Invictus: Am I the only one who literally couldn’t believe this is the first time Morgan Freeman has played Mandela in a movie?
The Messenger: Outstanding year for Woody Harrelson, with Zombieland, Defendor, and now this. It’s not even a comeback—he’s always popping up in cool stuff, even though he’s got that Skoal-stuffed Kallikak face and gives every indication away from the set that he started life with an IQ of 80 and gave away about a sawbuck of that smoking the chronic. This is a guy who spoke the following words about making this very movie: “It made me care about the soldiers. Prior to that it wasn’t that I didn’t care about them, I just thought of them and the war as all the same thing.” And yet here we are, legitimately wondering: great American actor, or greatEST American actor?
A Serious Man: Do you figure the Coen Brothers realize we’ve all figured out which ones to skip and which ones to go see? Given the pattern of their career, you can actually catch yourself thinking “God, it’s almost like they’re two different people.” Just fire the Hudsucker Proxy one and keep the Fargo one already!
Star Trek: My hypothesis about the Disney-Marvel deal was that comic books don’t need to be profitable because they’ve become storytelling R&D labs for the movies. This is confirmed here by the use of the time-honoured “retcon” strategy as a means of breathing life into an effed-out bunch of characters we could otherwise hardly stand the sight of.

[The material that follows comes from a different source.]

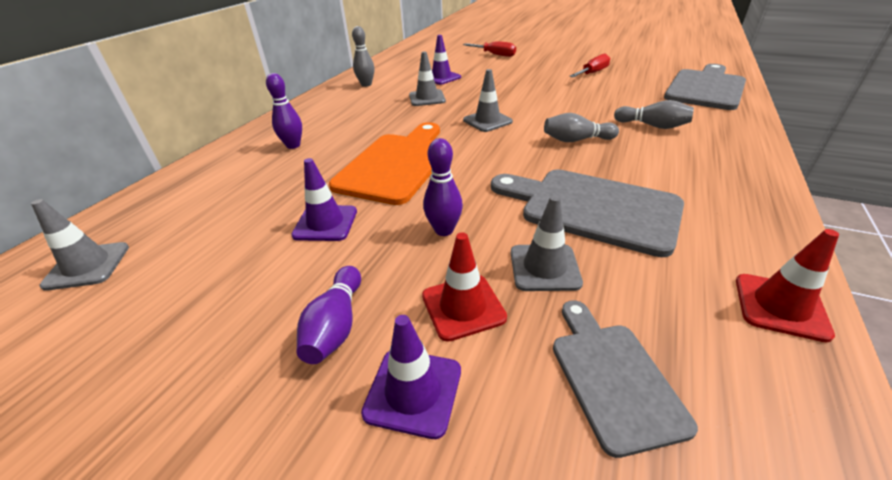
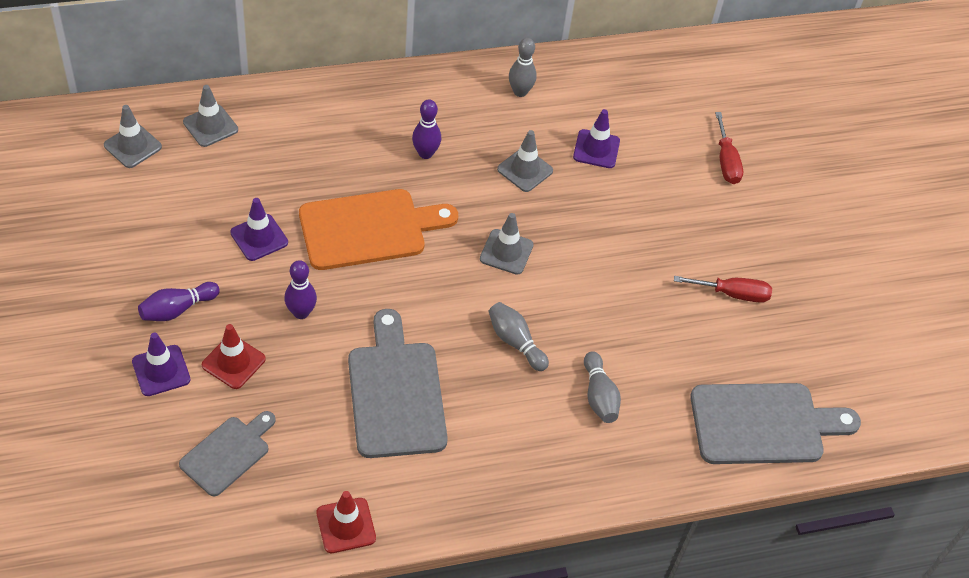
camera: 45 degrees right, 15 degrees up
(293, 145) = (345, 132): purple bowling pin -> purple bowling pin (425, 153)
(544, 267) = (300, 389): grey traffic cone -> grey traffic cone (210, 126)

Up: Let you in on a secret: I’ve never really liked, as in really really really liked, a Pixar movie. I find even the good ones a little bit sterile and contrived. Which, obviously, they are, but that doesn’t stop other people from flipping out about how deep the philosophy of The Incredibles was or how Ratatouille was pretty well the equal of anything Kubrick ever did. The emperor has no clothes, guys! Most celebrities are terrible at voice acting, most of these movies have Kricfalusi’s Cal Arts disease in the worst way, and we should be way past having “Ooh, cool” reactions to nerdy little touches in CGI animation! Plus, shame on anybody who fell for the 3-D thing. You’re, what, the fifth or sixth generation of audiences to fall for this crap?
Where the Wild Things Are: I didn’t think it was possible for any literary work to attain a higher exegesis-to-original-text ratio than either the New Testament or Shakespeare, but Sendak proved us all wrong.